LINWOOD, Kan. — It’s isn’t your imagination: Midwestern and Northeastern parts of the US really are experiencing an unusual amount of tornado activity recently. In fact, according to a meteorologist from the National Weather Center, there were 500 eyewitness reports of tornadoes made in the 30 days between April 27 and May 27.
Meteorologist Patrick Marsh says there have only been four other periods in the National Weather Service’s history of recording tornado activity where reports like this have exceeded that number, and they occurred in 2003, 2004, 2008 and 2011.
Considering the National Weather Service has been recording tornado activity for decades, it’s worth noting all of those record reporting windows happened in the last 15 years or so.
All of these numbers beg the same question: Is there a reason we’re seeing so many tornadoes right now? And Is there some pattern behind the bigger picture of increased tornado activity?
Recent storms have reached record numbers
Here are some more staggering figures from this recent streak of tornado activity:
- May 28 was the 12th consecutive day with at least 8 or more tornado reports in the US, which makes it the longest stretch on record for at least 8 reports per day
- The last day there was no tornado reported in the US was May 15
- Since May 15, there have been more than 365 tornado reports
- On average, there are 276 tornado reports in the month of May. This May, there have been more than 460.
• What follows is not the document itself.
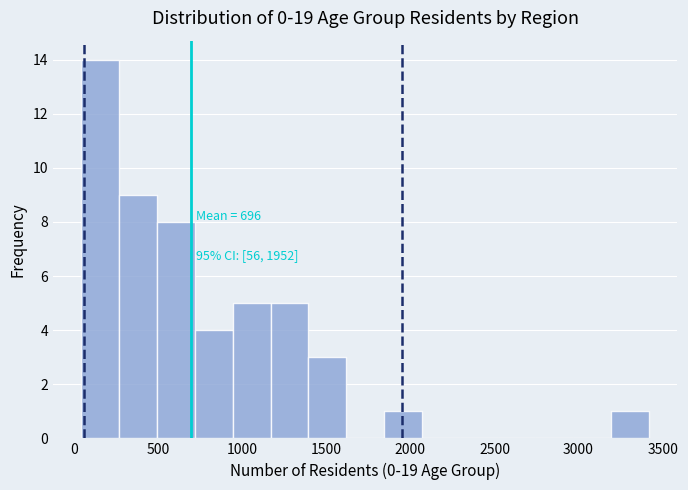

Over which range of the x-axis is the bar tallest?

50 to 250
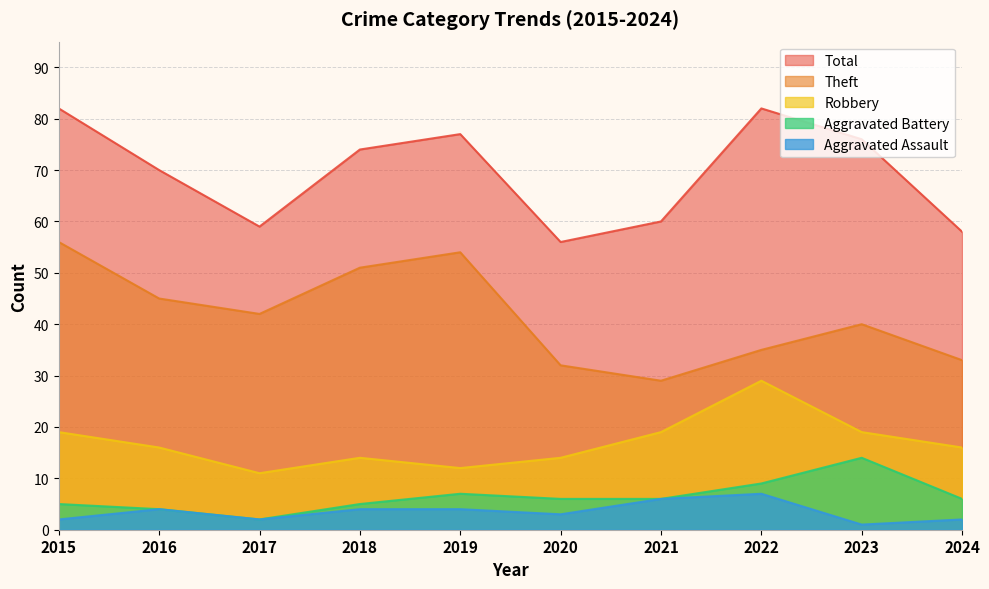

True or false: Aggravated Battery has a value of 14 at 2022.

False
- On average, there are about 750 tornado reports at this point in the year. So far, in 2019, there have been more than 960.
It could be the result of a very specific combination of weather patterns
Recently, we’ve been stuck in a specific weather pattern than creates a perfect environment for tornadoes. Cold air in the Rockies has been running into unusually warm air in the south. When that’s combined with a strong jet stream in the Plains and Midwest, it creates the wind shear needed for twisters to take shape. This pattern hasn’t been pronounced for the last couple of years, but it is now, and it’s lasting for longer than it usually does.
El Niño events contribute to extreme weather, but not necessarily tornadoes
We’re in an El Niño year right now, but that’s probably not the reason we’re seeing so many tornadoes. El Niño is the climatological event characterized by warming, eastward-moving Pacific waters. It can have a huge impact on weather patterns in the US, usually creating wetter weather in the Gulf area and a strong southern jet stream, which can lead to more “dixie alley” southeast tornadoes. However, the El Niño event we’re in now is rather weak, and in general, El Niño years tend to lead to less tornadoes.
More tornado reports could be the result of better reporting
When talking about recent tornado events, and the trends over the past few years, one of the key words to remember is “reported” events. Radar technology has improved, and so have the unofficial networks through which storms are tracked and recorded. Basically, scientists and storm chasers alike are better at detecting tornadoes than ever before. National Weather Service radars have doppler capability that can sample the winds in the storm. Meteorologists can now see debris within the storm that is an indication that a tornado has formed and has picked up debris. On top of it all, social media has helped get the word out about observed tornadoes, as well as large groups of tornado chaser and spotters than line the plains during severe weather episodes.